Had life turned out differently, had I been married to another, had that woman preferred to go the way of amniocentesis and termination, I have no doubt that I would have gone along with that, too, and treated parents of Down's syndrome children with a lofty pity.
But, thank God, I did not marry someone else. And that left me with a straightforward choice. I could either say that Eddie wasn’t part of the deal and bugger off, or I could keep on keepin' on with the humdrum routines of life and hope that this would be enough for the arrival into our lives of this unimaginable creature we already knew as Edmund, or Eddie.
....
Is Eddie's slow but continuous education frustrating? Not at all. Progress of any kind is enthralling. It's not about a child passing an exam, it’s about a child growing into himself — and for every parent that is a great and glorious thing.
....
I don’t have a child with Down's syndrome: I am Eddie's father. There is a huge difference between the two things. The first is almost impossible to deal with, the second is the way I live from day to day. I don’t even think about it much.
....
You don't go into parenthood to make sure that the benefits outweigh the deficits: you go into it out of -- brace yourself but no other word will do -- love.
There it is again.
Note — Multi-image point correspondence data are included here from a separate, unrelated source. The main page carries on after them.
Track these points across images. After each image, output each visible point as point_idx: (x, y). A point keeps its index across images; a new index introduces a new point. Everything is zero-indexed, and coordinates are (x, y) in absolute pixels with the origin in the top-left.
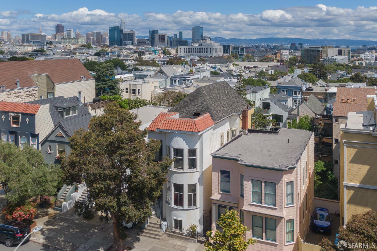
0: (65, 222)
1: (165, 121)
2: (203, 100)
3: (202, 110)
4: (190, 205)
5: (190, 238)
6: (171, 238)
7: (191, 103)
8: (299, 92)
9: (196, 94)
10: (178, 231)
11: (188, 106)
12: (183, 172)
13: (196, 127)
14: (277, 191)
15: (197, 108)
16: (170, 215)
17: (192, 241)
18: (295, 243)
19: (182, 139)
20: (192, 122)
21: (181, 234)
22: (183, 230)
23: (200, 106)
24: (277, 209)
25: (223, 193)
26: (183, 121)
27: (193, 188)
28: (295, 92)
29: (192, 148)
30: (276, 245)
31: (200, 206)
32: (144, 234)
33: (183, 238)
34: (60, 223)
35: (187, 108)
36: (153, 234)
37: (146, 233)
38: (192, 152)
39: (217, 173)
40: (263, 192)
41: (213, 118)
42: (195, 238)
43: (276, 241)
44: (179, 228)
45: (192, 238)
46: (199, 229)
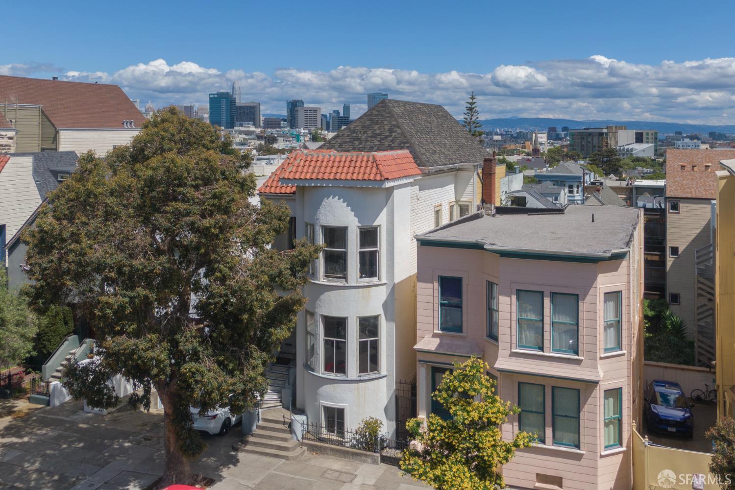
0: (53, 427)
1: (303, 162)
2: (394, 125)
3: (392, 145)
4: (363, 369)
5: (364, 452)
6: (316, 456)
7: (365, 133)
8: (578, 187)
9: (377, 113)
10: (333, 437)
11: (358, 139)
12: (346, 285)
13: (378, 169)
14: (583, 315)
15: (380, 141)
16: (315, 396)
17: (369, 460)
18: (624, 449)
19: (344, 202)
20: (368, 158)
21: (341, 444)
22: (346, 433)
23: (387, 137)
24: (581, 360)
25: (445, 332)
26: (346, 158)
27: (369, 326)
28: (571, 187)
29: (367, 224)
30: (579, 457)
31: (387, 370)
32: (248, 447)
33: (345, 454)
34: (39, 430)
35: (357, 143)
36: (272, 446)
37: (255, 444)
38: (369, 236)
39: (431, 285)
40: (548, 320)
41: (418, 162)
42: (375, 452)
43: (578, 447)
44: (336, 428)
45: (369, 450)
46: (387, 430)
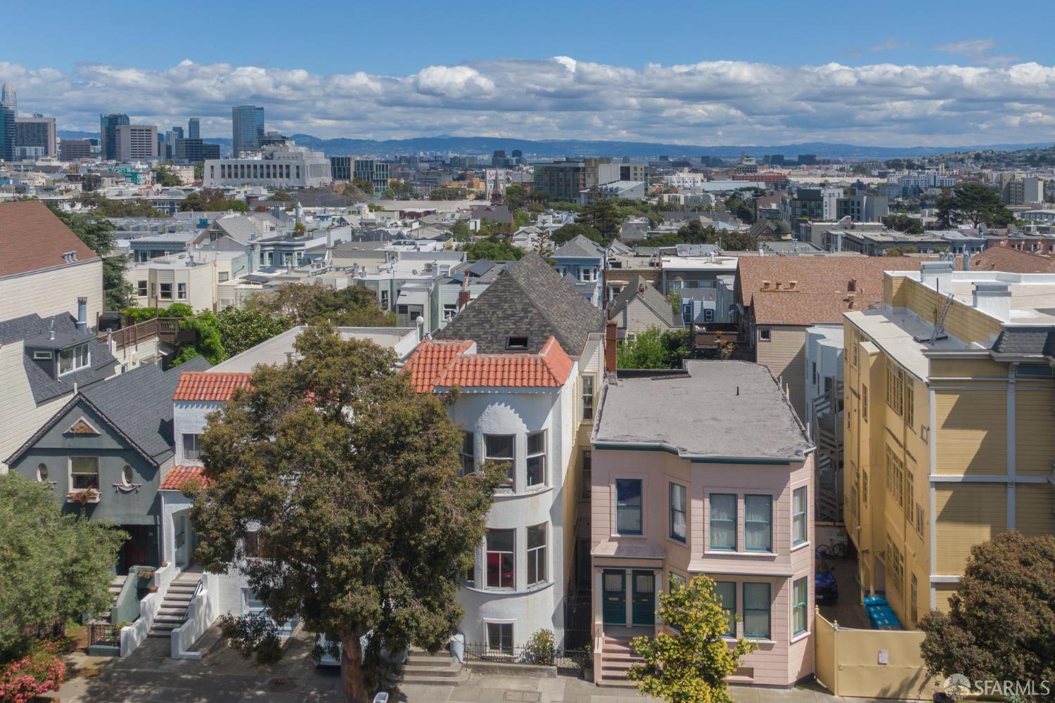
0: (150, 683)
1: (458, 366)
2: (528, 304)
3: (531, 329)
4: (531, 579)
5: (539, 666)
6: (484, 676)
9: (502, 288)
10: (499, 654)
12: (514, 495)
13: (550, 373)
14: (777, 514)
15: (514, 324)
16: (476, 613)
17: (546, 674)
18: (809, 633)
19: (511, 408)
20: (536, 361)
21: (509, 660)
22: (515, 649)
23: (522, 318)
24: (775, 557)
25: (624, 536)
26: (510, 361)
27: (537, 535)
28: (587, 272)
29: (535, 430)
30: (770, 647)
31: (554, 578)
32: (407, 678)
33: (517, 671)
34: (134, 688)
35: (487, 326)
36: (435, 674)
37: (413, 673)
38: (536, 441)
39: (607, 489)
40: (741, 521)
41: (567, 349)
42: (551, 665)
43: (769, 637)
44: (501, 645)
45: (544, 664)
46: (557, 637)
The "L" word.
Would I want Eddie changed? It's a silly question but it gets to the heart of the matter. Of course you'd want certain physical things changed: the narrow tubes that lead to breathing problems, for example. But that's not the same as "changed", is it? If you are a parent, would you like the essential nature of your child changed? If you were told that pressing a button would turn him into an infant Mozart or Einstein or van Gogh, would you press it? Or would you refuse because you love the person who is there and real, not some hypothetical other?
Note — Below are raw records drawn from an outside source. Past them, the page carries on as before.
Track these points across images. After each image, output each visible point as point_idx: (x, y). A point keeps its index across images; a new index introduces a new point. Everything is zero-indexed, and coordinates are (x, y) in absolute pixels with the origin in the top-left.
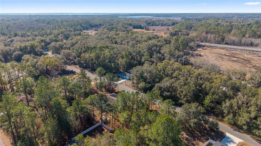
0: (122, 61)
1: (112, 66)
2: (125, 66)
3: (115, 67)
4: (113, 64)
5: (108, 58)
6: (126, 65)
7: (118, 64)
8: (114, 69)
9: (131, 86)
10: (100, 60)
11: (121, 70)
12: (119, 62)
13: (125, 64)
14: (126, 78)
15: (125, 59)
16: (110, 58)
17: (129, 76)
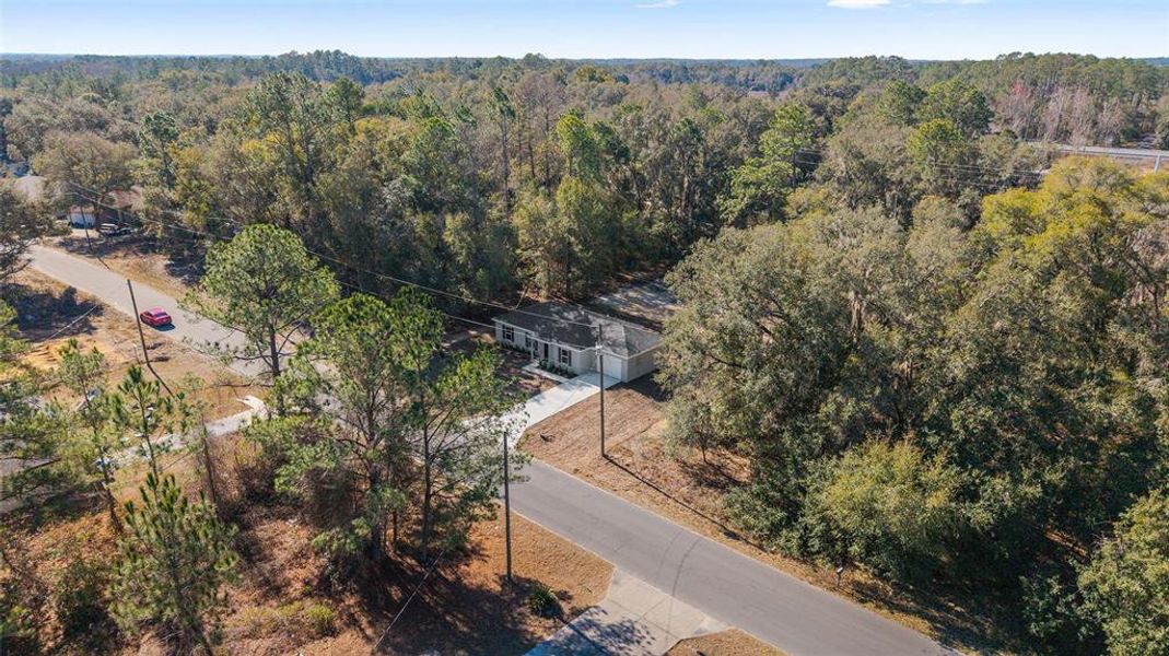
0: (540, 204)
1: (448, 238)
2: (577, 248)
3: (479, 257)
4: (460, 216)
5: (409, 169)
6: (587, 246)
7: (508, 234)
8: (468, 280)
9: (670, 468)
10: (324, 181)
11: (537, 288)
12: (518, 220)
13: (570, 231)
14: (593, 371)
15: (569, 189)
16: (424, 170)
17: (629, 346)
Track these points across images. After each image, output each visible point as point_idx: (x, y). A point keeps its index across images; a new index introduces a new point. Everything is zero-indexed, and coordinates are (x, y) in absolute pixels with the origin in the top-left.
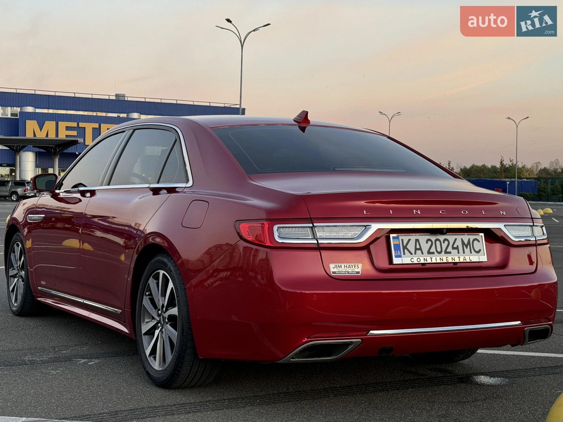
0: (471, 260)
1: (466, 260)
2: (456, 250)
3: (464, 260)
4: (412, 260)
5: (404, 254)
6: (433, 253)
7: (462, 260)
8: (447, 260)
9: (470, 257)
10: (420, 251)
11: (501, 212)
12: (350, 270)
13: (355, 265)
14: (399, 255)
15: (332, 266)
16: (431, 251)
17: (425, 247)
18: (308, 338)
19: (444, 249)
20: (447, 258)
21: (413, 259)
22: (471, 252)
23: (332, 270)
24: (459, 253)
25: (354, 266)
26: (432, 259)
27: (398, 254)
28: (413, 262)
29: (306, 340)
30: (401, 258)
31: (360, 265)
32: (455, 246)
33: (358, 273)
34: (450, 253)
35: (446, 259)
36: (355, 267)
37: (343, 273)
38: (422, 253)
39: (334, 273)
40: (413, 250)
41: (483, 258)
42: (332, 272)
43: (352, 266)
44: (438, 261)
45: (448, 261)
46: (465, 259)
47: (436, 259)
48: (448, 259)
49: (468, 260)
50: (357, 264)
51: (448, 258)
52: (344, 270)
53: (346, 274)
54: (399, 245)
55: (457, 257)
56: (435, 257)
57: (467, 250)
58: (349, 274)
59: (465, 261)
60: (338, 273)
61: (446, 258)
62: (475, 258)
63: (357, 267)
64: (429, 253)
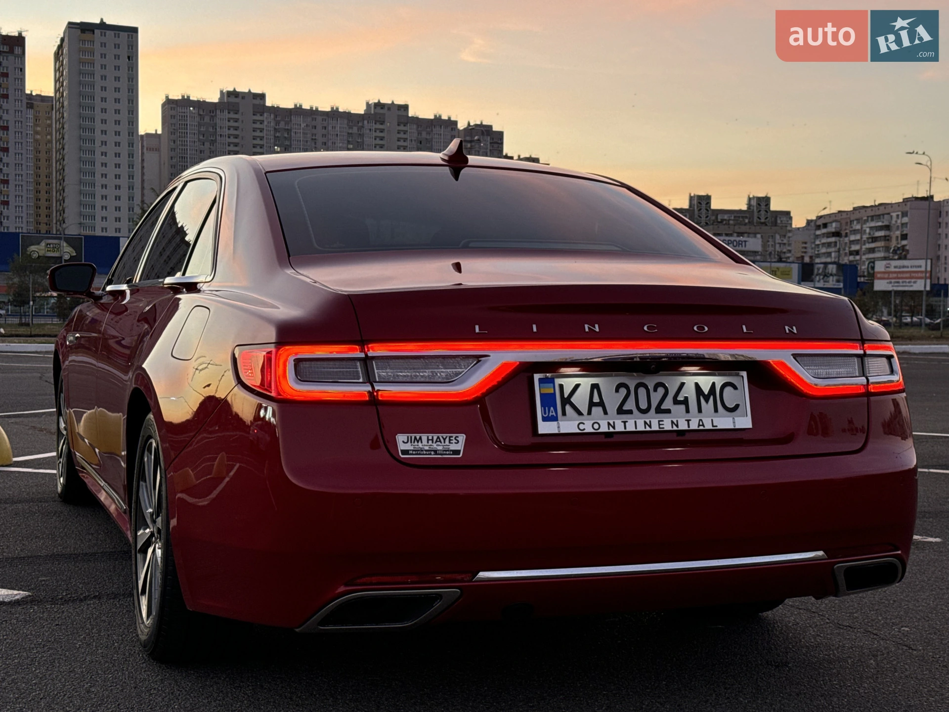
0: (716, 426)
1: (703, 425)
2: (683, 407)
3: (699, 425)
4: (582, 427)
5: (564, 413)
6: (630, 412)
7: (694, 426)
8: (661, 426)
9: (714, 419)
10: (600, 409)
11: (787, 328)
12: (440, 448)
13: (450, 437)
14: (553, 415)
15: (401, 438)
16: (625, 408)
17: (612, 400)
18: (346, 585)
19: (654, 404)
20: (661, 423)
21: (584, 424)
22: (716, 410)
23: (402, 446)
24: (688, 411)
25: (447, 440)
26: (627, 423)
27: (551, 414)
28: (584, 429)
29: (342, 589)
30: (555, 423)
31: (462, 438)
32: (680, 398)
33: (457, 452)
34: (668, 411)
35: (659, 425)
36: (450, 440)
37: (425, 452)
38: (605, 413)
39: (405, 452)
40: (584, 408)
41: (745, 422)
42: (402, 451)
43: (444, 439)
44: (641, 427)
45: (663, 428)
46: (701, 423)
47: (635, 424)
48: (663, 424)
49: (708, 426)
50: (454, 435)
51: (663, 421)
52: (427, 448)
53: (430, 454)
54: (554, 394)
55: (684, 419)
56: (633, 421)
57: (708, 407)
58: (436, 454)
59: (701, 428)
60: (414, 453)
61: (659, 421)
62: (724, 422)
63: (454, 441)
64: (621, 411)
I remember the mind-shattering epiphany, when it suddenly struck me that there was nothing, absolutely nothing "wrong" with M. He wasn't broken. He was a sound, whole, magnificent human being just as he was. Not just despite the "retardation." Take that out of the picture, and he wouldn't have been M. Who was fine just the way he was.
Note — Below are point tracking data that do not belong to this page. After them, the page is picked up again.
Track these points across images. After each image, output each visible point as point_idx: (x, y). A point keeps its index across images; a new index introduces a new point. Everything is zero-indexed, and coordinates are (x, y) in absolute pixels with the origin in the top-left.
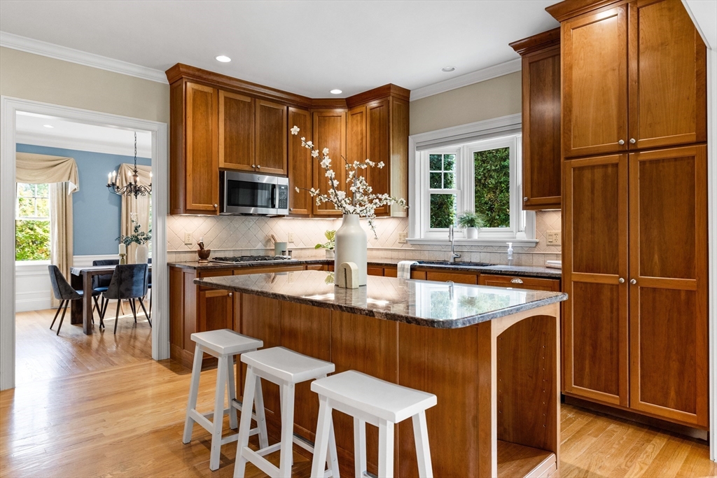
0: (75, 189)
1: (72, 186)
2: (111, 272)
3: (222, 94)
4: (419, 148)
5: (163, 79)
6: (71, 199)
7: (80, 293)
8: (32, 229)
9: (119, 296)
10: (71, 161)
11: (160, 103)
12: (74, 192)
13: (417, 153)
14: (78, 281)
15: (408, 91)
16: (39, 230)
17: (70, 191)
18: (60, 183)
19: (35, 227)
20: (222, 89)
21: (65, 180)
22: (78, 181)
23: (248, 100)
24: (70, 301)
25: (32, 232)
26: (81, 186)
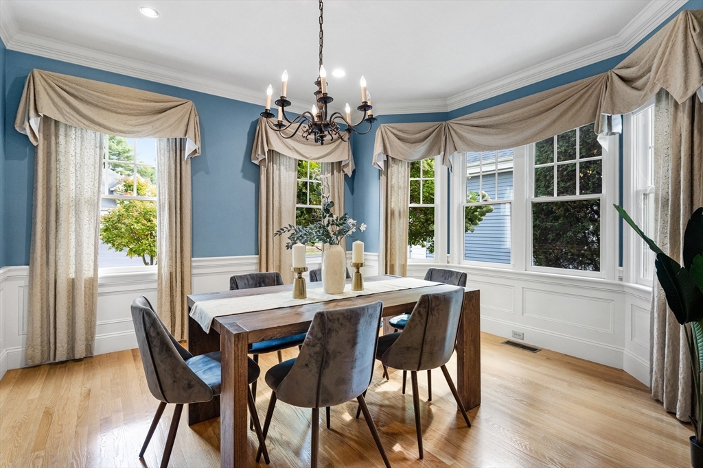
0: (195, 151)
1: (190, 146)
6: (189, 166)
10: (189, 105)
12: (194, 157)
18: (172, 139)
21: (180, 134)
22: (199, 138)
24: (186, 407)
26: (203, 139)
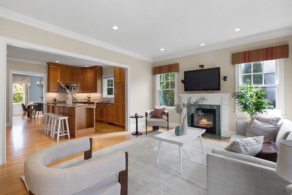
1: (29, 84)
2: (37, 105)
3: (59, 67)
4: (104, 78)
5: (46, 64)
6: (29, 88)
7: (29, 110)
8: (19, 95)
9: (39, 110)
10: (29, 78)
11: (45, 69)
12: (29, 86)
13: (104, 79)
14: (29, 107)
15: (102, 67)
16: (21, 95)
17: (28, 86)
18: (25, 84)
19: (20, 94)
20: (59, 66)
21: (27, 83)
22: (30, 83)
23: (66, 68)
24: (27, 112)
25: (19, 96)
26: (31, 84)
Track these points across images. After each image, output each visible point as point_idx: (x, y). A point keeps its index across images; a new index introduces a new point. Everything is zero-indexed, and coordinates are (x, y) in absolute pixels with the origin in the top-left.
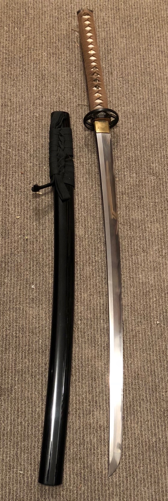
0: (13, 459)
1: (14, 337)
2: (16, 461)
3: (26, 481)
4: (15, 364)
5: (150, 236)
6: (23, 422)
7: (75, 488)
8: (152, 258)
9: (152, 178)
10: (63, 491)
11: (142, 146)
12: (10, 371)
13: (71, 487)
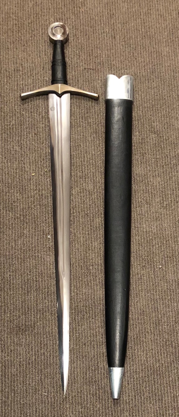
0: (38, 384)
1: (35, 281)
2: (40, 385)
3: (50, 401)
4: (37, 304)
5: (152, 189)
6: (45, 352)
7: (92, 406)
8: (154, 209)
9: (153, 136)
10: (81, 408)
11: (144, 107)
12: (33, 310)
13: (88, 405)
The never-disputed terribleness of Down's syndrome is used as one of the great justifications for abortion: abortion has to exist so that we don't people the world with monsters. I am not here to talk about abortion -- but I am here to tell you that Down's syndrome is not an insupportable horror .... I’ll go further: human beings are not better off without Down's syndrome.
A chance gathering in my kitchen: three people. My wife, who has some gypsy blood. Eddie. A friend who is Jewish. And the realisation that, under Hitler, all three would have been bound for the ovens. Down's syndrome, any more than Jewishness or gipsyhood, is not something that needs to be wiped out for the good of humanity. Down's syndrome is not the end of the world. In fact, for me it was the beginning of one.
I am not here to make judgments on those who have gone for termination, being unwilling to cope with something that they could not imagine. I am here to tell everybody that Eddie is my son and he’s great.
I have a life that a lot of people envy. .... I live in a nice house in the country, I keep five horses and as a family we are comfortably off. For all these things people envy me. But I have a child with Down's syndrome and for that, people pity me. And I am here to say: wrong. Wrong, wrong, wrong. I am not to be pitied but to be envied.